Letters to the Editor

Bombing Japan did save millions of U.S. lives

This is in response to David E. Steinberg’s letter, “WWII end near before bombs dropped on Japan” (AJP, 7/12/13).

I’m a World War II Navy veteran. In late spring 1945, my unit (all 10 of us) was awaiting deployment orders in San Bruno, Calif., when unexpectedly we were transferred to a small area located in San Francisco Bay near Alcatraz known as Tiburon.

We were attached to a Marine unit and introduced to a Marine major, our commanding officer. Non-coms (drill sergeants) told us we were being trained for the invasion of Japan itself.

Frequently we were told by these experienced Marine veterans that the Japanese were fierce fighters and would literally fight to the death to defend their homeland.
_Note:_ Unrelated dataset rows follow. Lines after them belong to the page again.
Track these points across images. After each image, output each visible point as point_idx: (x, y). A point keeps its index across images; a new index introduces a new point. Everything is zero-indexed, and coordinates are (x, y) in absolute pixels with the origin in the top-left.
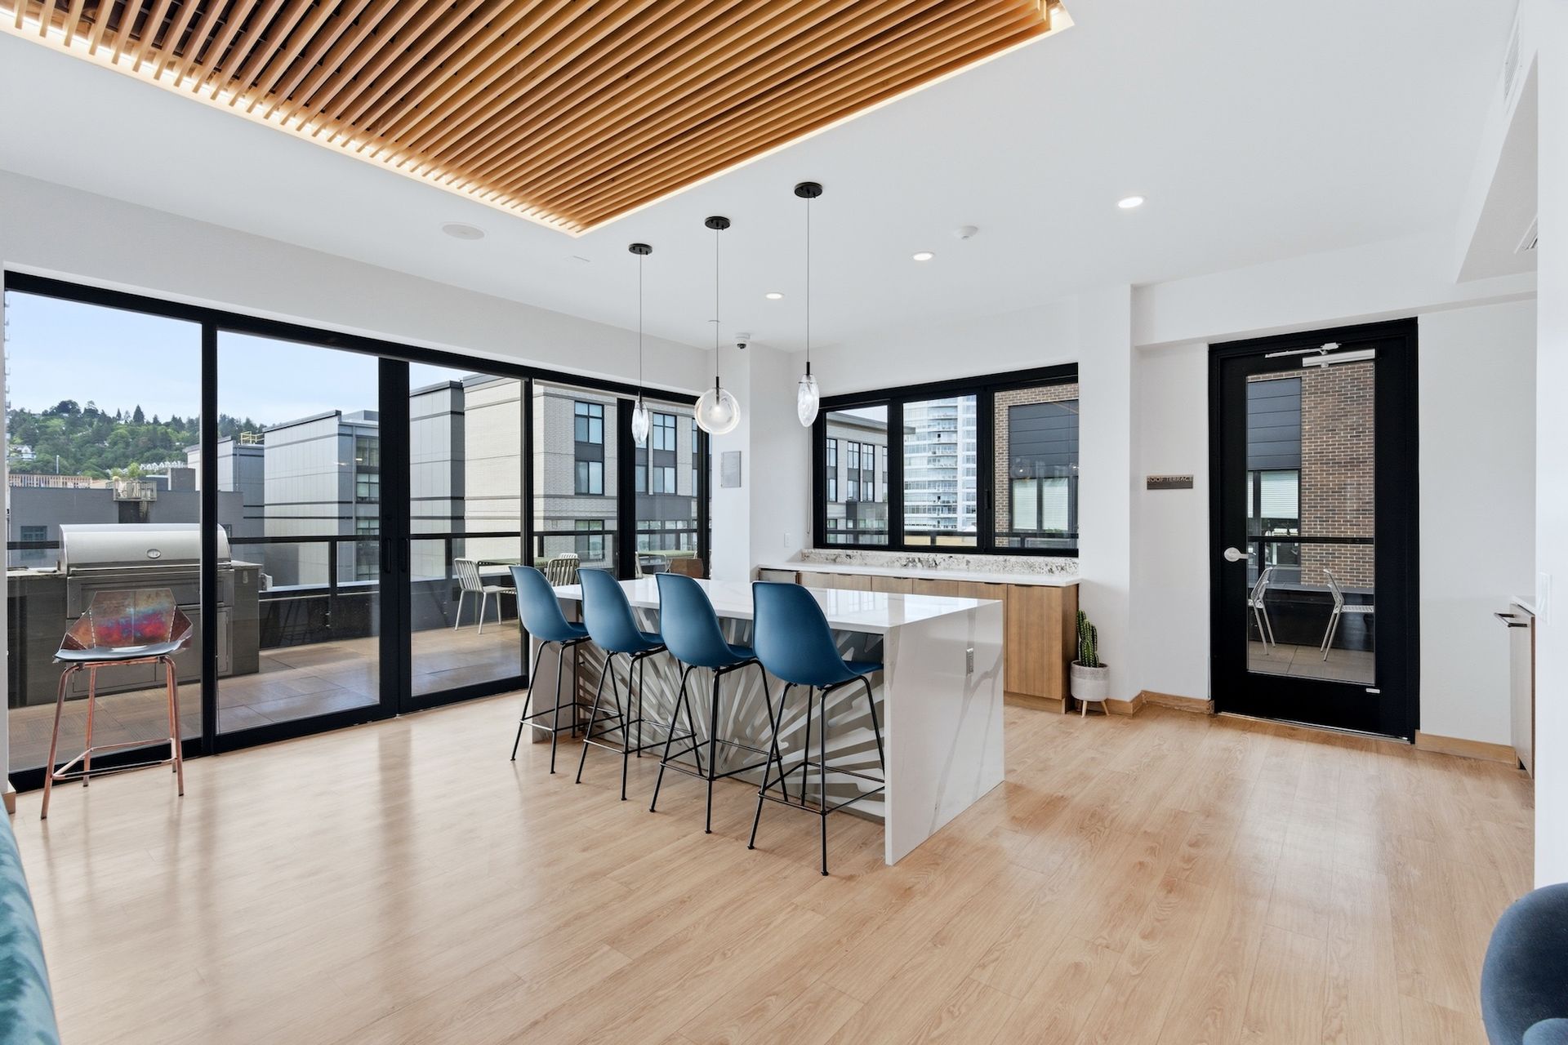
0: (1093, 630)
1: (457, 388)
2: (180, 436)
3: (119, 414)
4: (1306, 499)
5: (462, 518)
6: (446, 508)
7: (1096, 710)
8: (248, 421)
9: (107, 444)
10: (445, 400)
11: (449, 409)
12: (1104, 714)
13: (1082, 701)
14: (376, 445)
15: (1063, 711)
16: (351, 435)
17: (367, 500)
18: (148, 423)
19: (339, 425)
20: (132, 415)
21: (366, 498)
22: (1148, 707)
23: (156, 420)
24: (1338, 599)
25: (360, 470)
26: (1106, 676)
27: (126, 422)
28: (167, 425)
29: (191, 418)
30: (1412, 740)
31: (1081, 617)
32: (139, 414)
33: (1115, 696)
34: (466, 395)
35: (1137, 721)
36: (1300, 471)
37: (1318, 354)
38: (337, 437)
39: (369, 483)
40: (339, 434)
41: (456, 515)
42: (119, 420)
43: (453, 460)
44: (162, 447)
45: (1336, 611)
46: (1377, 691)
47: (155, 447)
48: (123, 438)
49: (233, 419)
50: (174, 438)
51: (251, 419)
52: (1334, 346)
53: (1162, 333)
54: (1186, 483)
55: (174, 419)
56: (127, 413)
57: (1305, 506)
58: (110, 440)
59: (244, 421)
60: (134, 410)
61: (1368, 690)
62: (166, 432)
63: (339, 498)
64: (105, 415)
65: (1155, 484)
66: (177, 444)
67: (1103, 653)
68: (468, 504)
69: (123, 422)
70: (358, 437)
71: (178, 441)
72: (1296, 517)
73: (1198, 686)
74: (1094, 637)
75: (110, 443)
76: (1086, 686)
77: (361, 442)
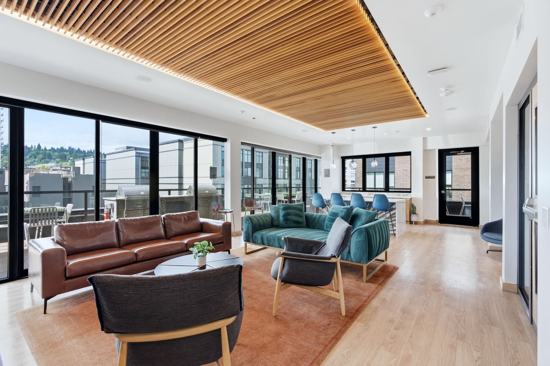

Some drill sergeants told us casualties would be very high on both sides.

Later the general figure established by military authorities was approximately 1 1/2 to 2 million lives would be lost.

Our barracks erupted in cheers on the evening of Aug. 6, 1945, when Armed Forces Radio announced, “A super bomb exploded on the Japanese city of Hiroshima, with much damage, and many casualties.”

Three days later, the same barracks eruption re Nagasaki.

I truly believe that President Truman’s actions saved countless lives, on all sides.

In later years I became an Honorary Fellow at the Truman Library in Independence, Mo., and all the papers issued by the library confirm that the dropping of the bombs saved millions of lives. Probably mine as well.